No voy a negarlo, su actitud desfachatada de nada-me-afecta, me intrigaba. Me la pasé molestándola todo el camino y ella, en lugar de enojarse, colaboraba conmigo. Para el punto en el que entramos a Bacalar, yo estaba absolutamente cautivada con ella. Aunque quizá debo aclarar: con ella y con la laguna.
Cuando llegamos a las cabañas, acababa de llover y la tarde estaba migrando hacia la noche. Todo lo que la luz tocaba, estaba cubierto de un color azul plumbago, bañado en nostalgia y total calma. Las colinas cubiertas de jardín se extendían hasta llegar a las palmeras, bajando hacia la laguna, donde el muelle se adentraba en el agua quieta, que apenas titilaba con las últimas gotas de lluvia. Y ahí conmigo, en pleno verano, en el lugar más hermoso del mundo, estaba Amaría.
A la mañana siguiente, las palmeras nos acariciaban con su sombra, mientras la laguna nos sorprendía con tonalidades aguamarinas imposibles de describir. Me resultaba muy difícil ocultar mi fascinación por Amaría. “Déjame tomarte fotos, ven a la hamaca conmigo, quiero tomarte un video mientras juegas en el pasto”. Kari rápidamente captó mi sentir y me alentaba a hacer cosas con ella. Amaría estaba feliz, disfrutando de toda la atención que recibía. Di, con su actitud protectora, me habló aparte:
—Honestamente, no entiendo cuál es su gracia.
—No tienes que entenderlo— le dije mientras corría para ir tras Amaría y Kari.
Las tres nos tomamos un montón de fotos haciendo toda clase de gestos. Amaría me complació en cada una de las estupideces que se me ocurrieron. Le entraba a todo, iba a todas partes conmigo.
Su total falta de miedo por la vida, no dejaba de sorprenderme. Mientras yo temblaba por las noches, caminando por el muelle hacia la más densa oscuridad, ella permanecía impasible, tan tranquila, tan segura de su ser.
Ni siquiera puedo explicar cómo empezó el romance entre las dos. Nunca hubo un “te quiero”. Fue algo que pasó sin necesidad de decirlo. Algo al mirarnos, algo en la laguna, creó una conexión profunda entre las dos; una certeza de que lo que sucedía entre nosotras era algo raro y especial.
Me dejé llevar y mientras estábamos sentadas juntas en la orilla del muelle, comencé a hacer planes, a contarle todo lo que quería compartir con ella. Amaría tan linda, tan callada… Y nosotras acurrucadas juntas, rodeadas de un agua turquesa y brillante. En ese lugar tan increíble, yo creía que nuestro amor tropical era posible. Entre el sol y el agua dulce, todo podía pasar.

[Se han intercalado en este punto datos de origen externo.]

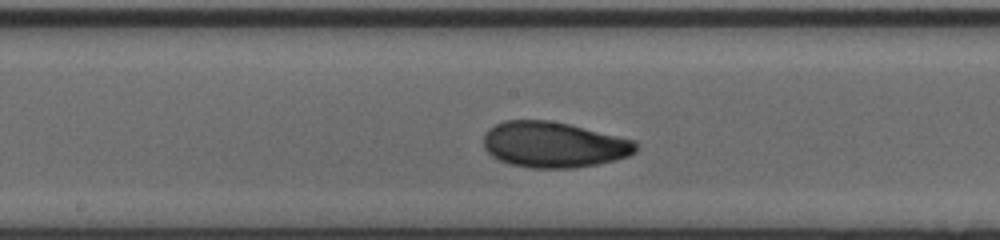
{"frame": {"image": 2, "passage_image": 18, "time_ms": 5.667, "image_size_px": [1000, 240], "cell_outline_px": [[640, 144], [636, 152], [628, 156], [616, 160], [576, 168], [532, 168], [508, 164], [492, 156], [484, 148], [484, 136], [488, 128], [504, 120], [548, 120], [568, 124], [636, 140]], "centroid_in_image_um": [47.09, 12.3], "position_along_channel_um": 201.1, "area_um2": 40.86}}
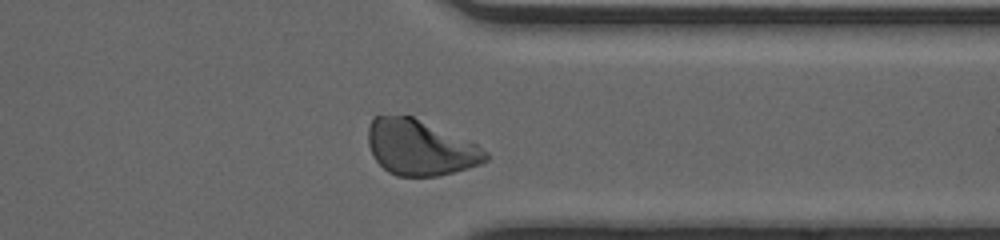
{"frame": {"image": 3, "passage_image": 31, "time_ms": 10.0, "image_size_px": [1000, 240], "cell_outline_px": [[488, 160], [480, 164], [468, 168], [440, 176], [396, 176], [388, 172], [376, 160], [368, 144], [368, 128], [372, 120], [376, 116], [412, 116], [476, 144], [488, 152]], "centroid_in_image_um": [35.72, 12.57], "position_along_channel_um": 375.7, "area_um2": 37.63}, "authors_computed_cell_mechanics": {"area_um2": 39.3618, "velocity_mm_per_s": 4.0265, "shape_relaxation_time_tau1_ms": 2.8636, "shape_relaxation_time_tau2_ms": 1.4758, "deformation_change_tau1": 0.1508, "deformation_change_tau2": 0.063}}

El último día, hicimos un picnic para desayunar. Amaría estaba especialmente callada, pero su silencio pasaba desapercibido entre la plática habitual. Cuando terminamos de comer, Isa, Di y Kari se levantaron para regresar a la cabaña. Esperé unos segundos y me levanté. Amaría se quedó sentada en su lugar. Miré por encima de mi hombro y con un gesto le pregunté si venía. Como muchas veces, no me respondió. No quise presionarla, suponiendo que a lo mejor ella quería pensar en lo que seguía para nosotras cuando el viaje terminara.

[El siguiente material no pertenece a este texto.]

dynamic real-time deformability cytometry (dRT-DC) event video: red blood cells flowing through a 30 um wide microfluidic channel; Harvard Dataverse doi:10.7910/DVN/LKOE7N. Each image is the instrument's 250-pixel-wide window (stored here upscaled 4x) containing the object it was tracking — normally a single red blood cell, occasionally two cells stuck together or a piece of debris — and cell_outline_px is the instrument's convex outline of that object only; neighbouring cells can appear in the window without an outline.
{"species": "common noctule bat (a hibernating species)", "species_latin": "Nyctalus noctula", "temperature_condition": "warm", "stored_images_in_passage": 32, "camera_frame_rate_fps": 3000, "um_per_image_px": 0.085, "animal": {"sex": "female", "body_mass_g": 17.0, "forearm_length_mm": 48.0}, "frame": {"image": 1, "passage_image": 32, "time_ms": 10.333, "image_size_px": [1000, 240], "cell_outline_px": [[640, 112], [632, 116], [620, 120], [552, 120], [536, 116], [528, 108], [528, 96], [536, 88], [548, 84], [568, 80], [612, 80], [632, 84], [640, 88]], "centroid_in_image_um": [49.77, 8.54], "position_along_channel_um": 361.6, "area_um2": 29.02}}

Caminé hacia la cabaña y de vez en vez, volteaba para ver si ella venía detrás. Nunca me alcanzó y yo en mi orgullo, no fui a buscarla.
—¿Y Amaría?
—Ella solita vendrá cuando quiera.
Nos acostamos en las hamacas a platicar y escuchar música y traté de seguir mi día como si no me importara. El orgullo me dolía con cada hora que pasaba sin que ella regresara.
La última vez que la vi, iba con una pareja y estaba rapada; ni siquiera volteó a verme. Sentí que algo se me atravesó en el pecho, descomponiéndome. Su cabello verde se había ido. Y todos sabemos, que cuando una mujer se rapa, es que algo cambió en ella.
Jamás podré olvidarme de Amaría y de lo que sentí esos días de julio en Bacalar. Por eso te digo, que si puedes evitarlo, nunca te enamores en verano. Nunca te enamores de una piña, como yo.